À l’occasion d’une conférence de presse tenue ce mercredi 22 avril 2026 à la mosquée Masdjinoun Nour de Jet d’Eau, la plateforme nationale des femmes musulmanes du Sénégal, Ndeyi Askann Wi, s’est exprimée avec fermeté sur deux sujets d’actualité : la création de la Fondation Nationale Sénégal Solidaire, portée par la Première Dame, ainsi que les polémiques entourant la série télévisée « Takkema ».
Au nom de la cellule de communication, Dre Mariam Khady Mbacké a manifesté la surprise et les réserves de la structure face à l’annonce de cette fondation. Bien que saluant les intentions affichées, notamment l’aide aux démunis et le soutien aux femmes atteintes du cancer, Ndeyi Askann Wi alerte sur les conséquences politiques et sociales de cette initiative. Selon elle, la mise en place de cette fondation marque une rupture avec les engagements de gouvernance annoncés par le nouveau régime.

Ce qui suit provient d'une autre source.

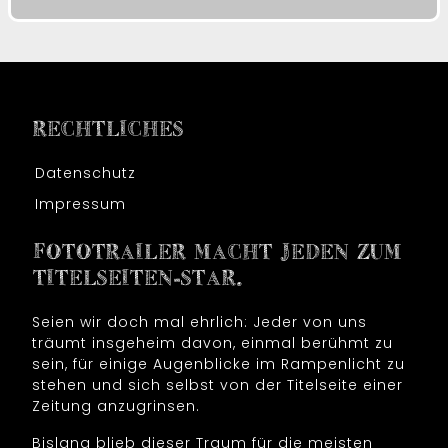
RECHTLICHES
Datenschutz
Impressum
FOTOTRAILER MACHT JEDEN ZUM
TITELSEITEN-STAR.
Seien wir doch mal ehrlich: Jeder von uns
träumt insgeheim davon, einmal berühmt zu
sein, für einige Augenblicke im Rampenlicht zu
stehen und sich selbst von der Titelseite einer
Zeitung anzugrinsen.
Bislang blieb dieser Traum für die meisten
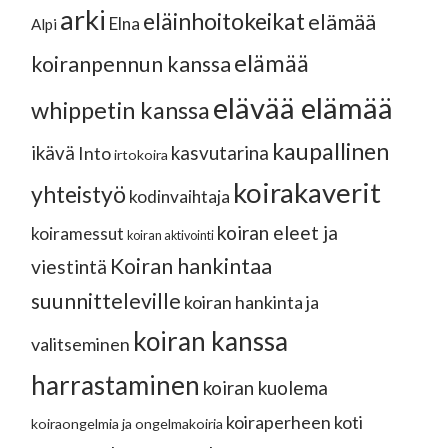
arki
eläinhoitokeikat
elämää
Elna
Alpi
elämää
koiranpennun kanssa
elävää elämää
whippetin kanssa
kaupallinen
ikävä
kasvutarina
Into
irtokoira
koirakaverit
yhteistyö
kodinvaihtaja
koiran eleet ja
koiramessut
koiran aktivointi
Koiran hankintaa
viestintä
suunnitteleville
koiran hankinta ja
koiran kanssa
valitseminen
harrastaminen
koiran kuolema
koiraperheen koti
koiraongelmia ja ongelmakoiria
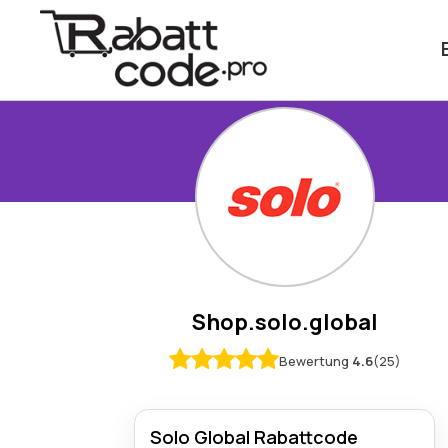
Shop.solo.global
Bewertung
4.6
(25)
Solo Global Rabattcode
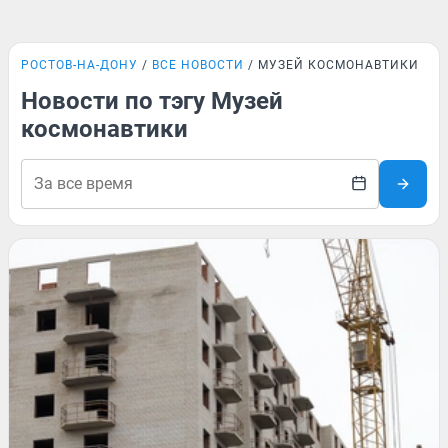
РОСТОВ-НА-ДОНУ
ВСЕ НОВОСТИ
МУЗЕЙ КОСМОНАВТИКИ
Новости по тэгу Музей
космонавтики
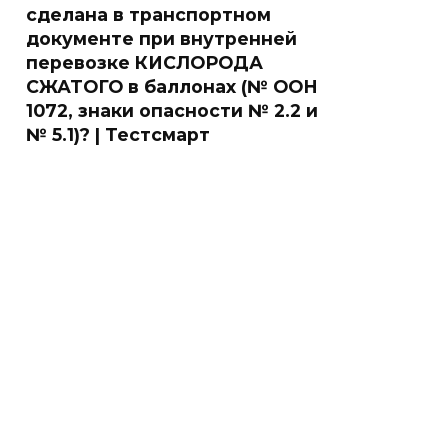
сделана в транспортном
документе при внутренней
перевозке КИСЛОРОДА
СЖАТОГО в баллонах (№ ООН
1072, знаки опасности № 2.2 и
№ 5.1)? | Тестсмарт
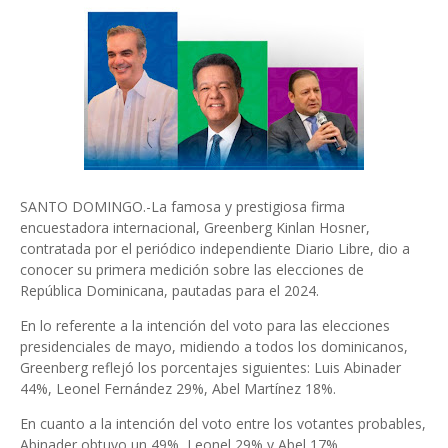
SANTO DOMINGO.-La famosa y prestigiosa firma
encuestadora internacional, Greenberg Kinlan Hosner,
contratada por el periódico independiente Diario Libre, dio a
conocer su primera medición sobre las elecciones de
República Dominicana, pautadas para el 2024.
En lo referente a la intención del voto para las elecciones
presidenciales de mayo, midiendo a todos los dominicanos,
Greenberg reflejó los porcentajes siguientes: Luis Abinader
44%, Leonel Fernández 29%, Abel Martínez 18%.
En cuanto a la intención del voto entre los votantes probables,
Abinader obtuvo un 49%, Leonel 29% y Abel 17%.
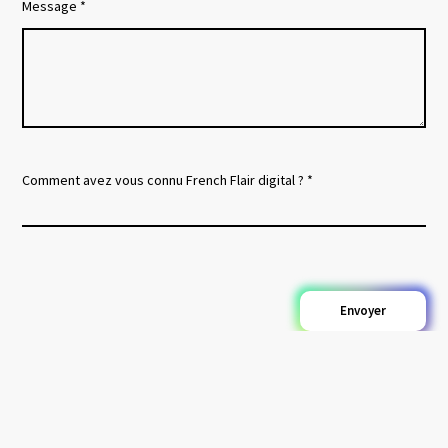
Message *
Comment avez vous connu French Flair digital ? *
Envoyer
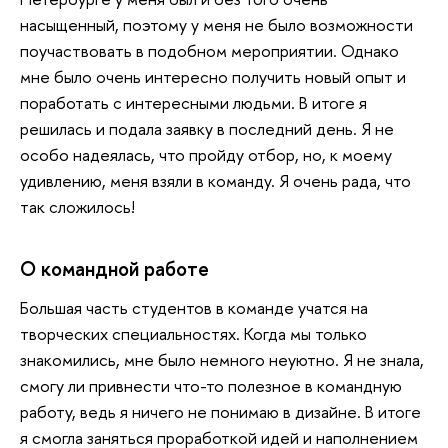
насыщенный, поэтому у меня не было возможности
поучаствовать в подобном мероприятии. Однако
мне было очень интересно получить новый опыт и
поработать с интересными людьми. В итоге я
решилась и подала заявку в последний день. Я не
особо надеялась, что пройду отбор, но, к моему
удивлению, меня взяли в команду. Я очень рада, что
так сложилось!
О командной работе
Большая часть студентов в команде учатся на
творческих специальностях. Когда мы только
знакомились, мне было немного неуютно. Я не знала,
смогу ли привнести что-то полезное в командную
работу, ведь я ничего не понимаю в дизайне. В итоге
я смогла заняться проработкой идей и наполнением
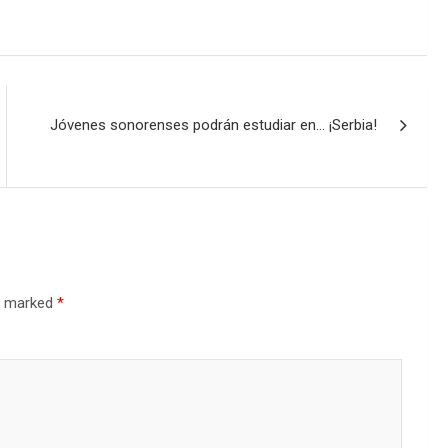
Jóvenes sonorenses podrán estudiar en… ¡Serbia!
re marked
*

L’organisation souligne que la fondation, liée à la Première Dame, contrevient à la volonté de rupture affichée, qui critiquait ce type de structures sous les gouvernements précédents. Par ailleurs, des doutes ont été exprimés quant au financement de la fondation. Alors que le recours aux fonds publics serait inapproprié dans un contexte de rareté des ressources et de sous-financement des secteurs sociaux, un financement étranger soulève des inquiétudes sur des éventuelles conditions susceptibles d’impacter la souveraineté économique, culturelle et religieuse du pays.
La plateforme évoque également une possible stratégie d’influence, en lien avec la coïncidence entre la création de la fondation et les débats sociétaux récents. Elle appelle ainsi à la vigilance face à ce qu’elle considère comme une tentative d’orienter l’opinion publique sous couvert d’actions sociales.
Pour renforcer ce suivi, Ndeyi Askann Wi annonce la mise en place d’un observatoire indépendant chargé de surveiller les activités de la fondation, ses ressources et ses partenariats, afin de garantir la préservation des valeurs nationales.
Par ailleurs, la plateforme a condamné certaines dérives dans le secteur audiovisuel sénégalais, en particulier en rapport avec la série « Takkema », qui a suscité de vives controverses. Elle appelle à un encadrement plus strict des contenus diffusés, en veillant au respect des normes culturelles et sociales du pays.